#### Stored records:
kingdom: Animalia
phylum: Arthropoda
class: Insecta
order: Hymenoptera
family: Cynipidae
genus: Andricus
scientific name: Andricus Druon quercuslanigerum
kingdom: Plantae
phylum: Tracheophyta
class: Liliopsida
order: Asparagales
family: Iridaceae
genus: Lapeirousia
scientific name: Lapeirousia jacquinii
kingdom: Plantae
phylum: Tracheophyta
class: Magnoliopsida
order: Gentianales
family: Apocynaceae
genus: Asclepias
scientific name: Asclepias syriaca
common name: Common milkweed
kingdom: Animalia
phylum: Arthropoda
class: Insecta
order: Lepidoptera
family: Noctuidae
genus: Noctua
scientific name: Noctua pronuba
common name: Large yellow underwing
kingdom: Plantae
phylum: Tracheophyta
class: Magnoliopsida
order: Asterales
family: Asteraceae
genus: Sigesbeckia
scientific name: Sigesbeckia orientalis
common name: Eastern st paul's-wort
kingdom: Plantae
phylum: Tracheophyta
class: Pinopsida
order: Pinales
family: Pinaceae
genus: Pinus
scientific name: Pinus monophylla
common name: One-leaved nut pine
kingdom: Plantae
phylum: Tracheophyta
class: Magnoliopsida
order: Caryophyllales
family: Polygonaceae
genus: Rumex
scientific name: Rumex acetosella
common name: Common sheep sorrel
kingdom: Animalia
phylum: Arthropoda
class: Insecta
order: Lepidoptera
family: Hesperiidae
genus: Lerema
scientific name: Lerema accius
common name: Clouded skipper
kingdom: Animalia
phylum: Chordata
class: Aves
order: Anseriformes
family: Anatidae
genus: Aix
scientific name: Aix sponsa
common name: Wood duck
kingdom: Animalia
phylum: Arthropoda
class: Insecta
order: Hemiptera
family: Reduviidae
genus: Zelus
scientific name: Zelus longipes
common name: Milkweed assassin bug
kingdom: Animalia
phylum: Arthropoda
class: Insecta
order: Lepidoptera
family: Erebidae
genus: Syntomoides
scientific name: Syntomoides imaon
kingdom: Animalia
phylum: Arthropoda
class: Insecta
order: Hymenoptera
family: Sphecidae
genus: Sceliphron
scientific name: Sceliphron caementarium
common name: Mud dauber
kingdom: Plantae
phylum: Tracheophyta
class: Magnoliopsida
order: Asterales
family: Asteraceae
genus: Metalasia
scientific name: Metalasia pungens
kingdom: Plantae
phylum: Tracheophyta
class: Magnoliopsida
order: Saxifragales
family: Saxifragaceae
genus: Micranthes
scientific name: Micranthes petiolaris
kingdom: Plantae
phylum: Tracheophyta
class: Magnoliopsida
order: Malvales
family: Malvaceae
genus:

#### Task instructions:
Present every line of the records above as a Markdown table with two columns, Row and Line, numbering the rows in order. Omit any blank lines.

#### Task answer:
| Row | Line |
|---|---|
| 1 | kingdom: Animalia |
| 2 | phylum: Arthropoda |
| 3 | class: Insecta |
| 4 | order: Hymenoptera |
| 5 | family: Cynipidae |
| 6 | genus: Andricus |
| 7 | scientific name: Andricus Druon quercuslanigerum |
| 8 | kingdom: Plantae |
| 9 | phylum: Tracheophyta |
| 10 | class: Liliopsida |
| 11 | order: Asparagales |
| 12 | family: Iridaceae |
| 13 | genus: Lapeirousia |
| 14 | scientific name: Lapeirousia jacquinii |
| 15 | kingdom: Plantae |
| 16 | phylum: Tracheophyta |
| 17 | class: Magnoliopsida |
| 18 | order: Gentianales |
| 19 | family: Apocynaceae |
| 20 | genus: Asclepias |
| 21 | scientific name: Asclepias syriaca |
| 22 | common name: Common milkweed |
| 23 | kingdom: Animalia |
| 24 | phylum: Arthropoda |
| 25 | class: Insecta |
| 26 | order: Lepidoptera |
| 27 | family: Noctuidae |
| 28 | genus: Noctua |
| 29 | scientific name: Noctua pronuba |
| 30 | common name: Large yellow underwing |
| 31 | kingdom: Plantae |
| 32 | phylum: Tracheophyta |
| 33 | class: Magnoliopsida |
| 34 | order: Asterales |
| 35 | family: Asteraceae |
| 36 | genus: Sigesbeckia |
| 37 | scientific name: Sigesbeckia orientalis |
| 38 | common name: Eastern st paul's-wort |
| 39 | kingdom: Plantae |
| 40 | phylum: Tracheophyta |
| 41 | class: Pinopsida |
| 42 | order: Pinales |
| 43 | family: Pinaceae |
| 44 | genus: Pinus |
| 45 | scientific name: Pinus monophylla |
| 46 | common name: One-leaved nut pine |
| 47 | kingdom: Plantae |
| 48 | phylum: Tracheophyta |
| 49 | class: Magnoliopsida |
| 50 | order: Caryophyllales |
| 51 | family: Polygonaceae |
| 52 | genus: Rumex |
| 53 | scientific name: Rumex acetosella |
| 54 | common name: Common sheep sorrel |
| 55 | kingdom: Animalia |
| 56 | phylum: Arthropoda |
| 57 | class: Insecta |
| 58 | order: Lepidoptera |
| 59 | family: Hesperiidae |
| 60 | genus: Lerema |
| 61 | scientific name: Lerema accius |
| 62 | common name: Clouded skipper |
| 63 | kingdom: Animalia |
| 64 | phylum: Chordata |
| 65 | class: Aves |
| 66 | order: Anseriformes |
| 67 | family: Anatidae |
| 68 | genus: Aix |
| 69 | scientific name: Aix sponsa |
| 70 | common name: Wood duck |
| 71 | kingdom: Animalia |
| 72 | phylum: Arthropoda |
| 73 | class: Insecta |
| 74 | order: Hemiptera |
| 75 | family: Reduviidae |
| 76 | genus: Zelus |
| 77 | scientific name: Zelus longipes |
| 78 | common name: Milkweed assassin bug |
| 79 | kingdom: Animalia |
| 80 | phylum: Arthropoda |
| 81 | class: Insecta |
| 82 | order: Lepidoptera |
| 83 | family: Erebidae |
| 84 | genus: Syntomoides |
| 85 | scientific name: Syntomoides imaon |
| 86 | kingdom: Animalia |
| 87 | phylum: Arthropoda |
| 88 | class: Insecta |
| 89 | order: Hymenoptera |
| 90 | family: Sphecidae |
| 91 | genus: Sceliphron |
| 92 | scientific name: Sceliphron caementarium |
| 93 | common name: Mud dauber |
| 94 | kingdom: Plantae |
| 95 | phylum: Tracheophyta |
| 96 | class: Magnoliopsida |
| 97 | order: Asterales |
| 98 | family: Asteraceae |
| 99 | genus: Metalasia |
| 100 | scientific name: Metalasia pungens |
| 101 | kingdom: Plantae |
| 102 | phylum: Tracheophyta |
| 103 | class: Magnoliopsida |
| 104 | order: Saxifragales |
| 105 | family: Saxifragaceae |
| 106 | genus: Micranthes |
| 107 | scientific name: Micranthes petiolaris |
| 108 | kingdom: Plantae |
| 109 | phylum: Tracheophyta |
| 110 | class: Magnoliopsida |
| 111 | order: Malvales |
| 112 | family: Malvaceae |
| 113 | genus: |